VisiBroker for ActiveX Bridge software links ActiveX controls to Common Object Request Broker Architecture-based systems, allowing competing object architectures to talk.
The company today announced the VisiBroker for ActiveX Bridge, software that links ActiveX controls to Common Object Request Broker Architecture (CORBA)-based systems.
The bridge software allows applications built with tools from Microsoft (MSFT), which developed ActiveX, to work with Web server software from Netscape Communications (NCSP), which uses a CORBA-compliant interface called the Internet Inter-ORB Protocol (IIOP).
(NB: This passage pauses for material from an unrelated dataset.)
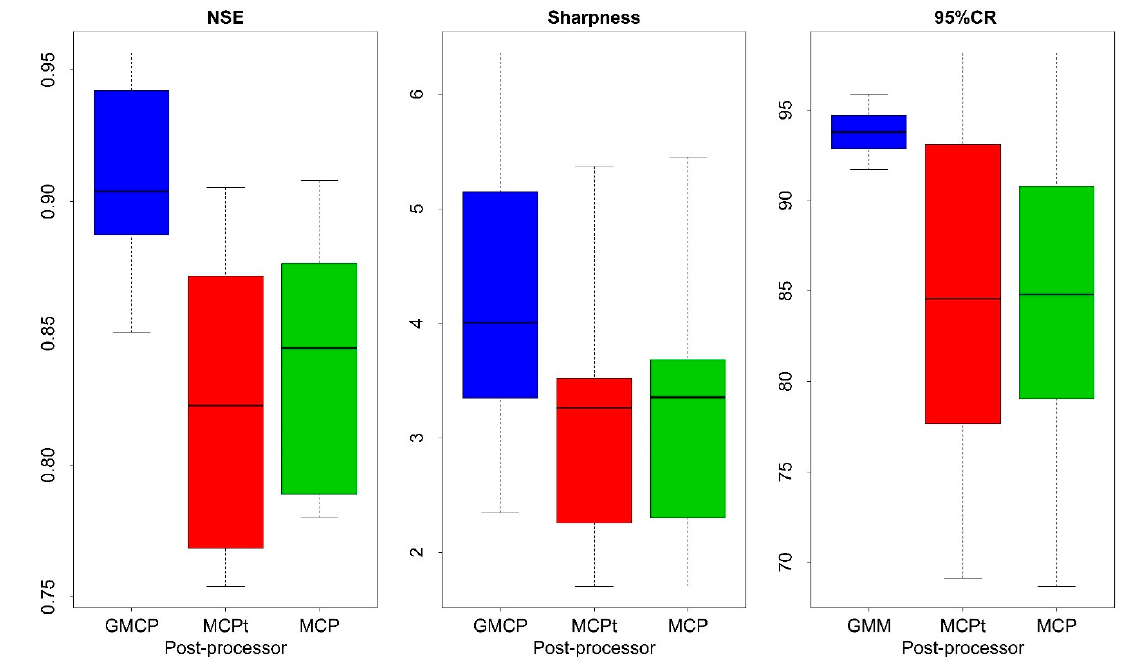
Figure 4. Performance of monthly predictions in terms of NSE, sharpness, and containing ratio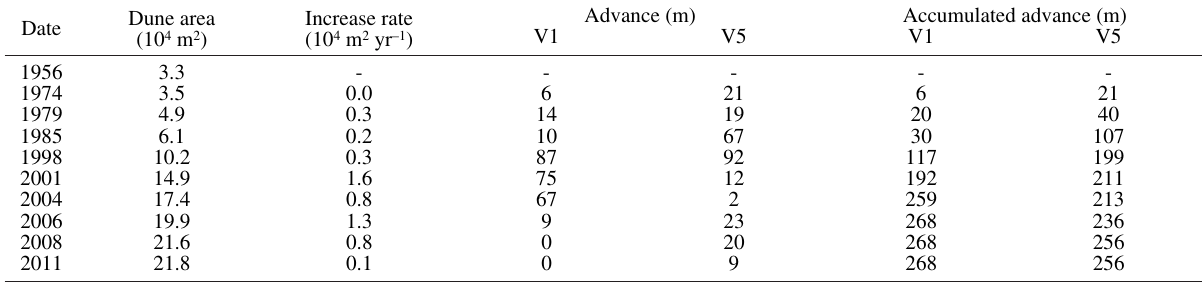
Table 3. – Dune area and advance rates for Valdevaqueros profiles V1 and V5 from 1956 to 2011.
While Microsoft announced plans to make ActiveX an industry standard, the company has not yet addressed interoperability with CORBA, an older object framework supported by Netscape, Oracle (ORCL), and other software vendors. While CORBA use is not widespread in large companies, it was the first object architecture to be well-defined and supported in commercially available application development tools.
The VisiBroker software is sold as a developer's kit. It is a Wizard-driven utility that allows developers to take both object interface definitions and standard CORBA Interface Definition Language files, and turn them into ActiveX controls. The controls can then be embedded in client applications using standard tools, such as Microsoft's Visual Basic or Borland International's (BORL) Delphi. Runtime software, also installed on client systems, passes requests from the ActiveX controls to CORBA objects.
Visigenic said the VisiBroker software will ship later this year, priced at $1,000 per developer. Client runtime software costs $100 per system.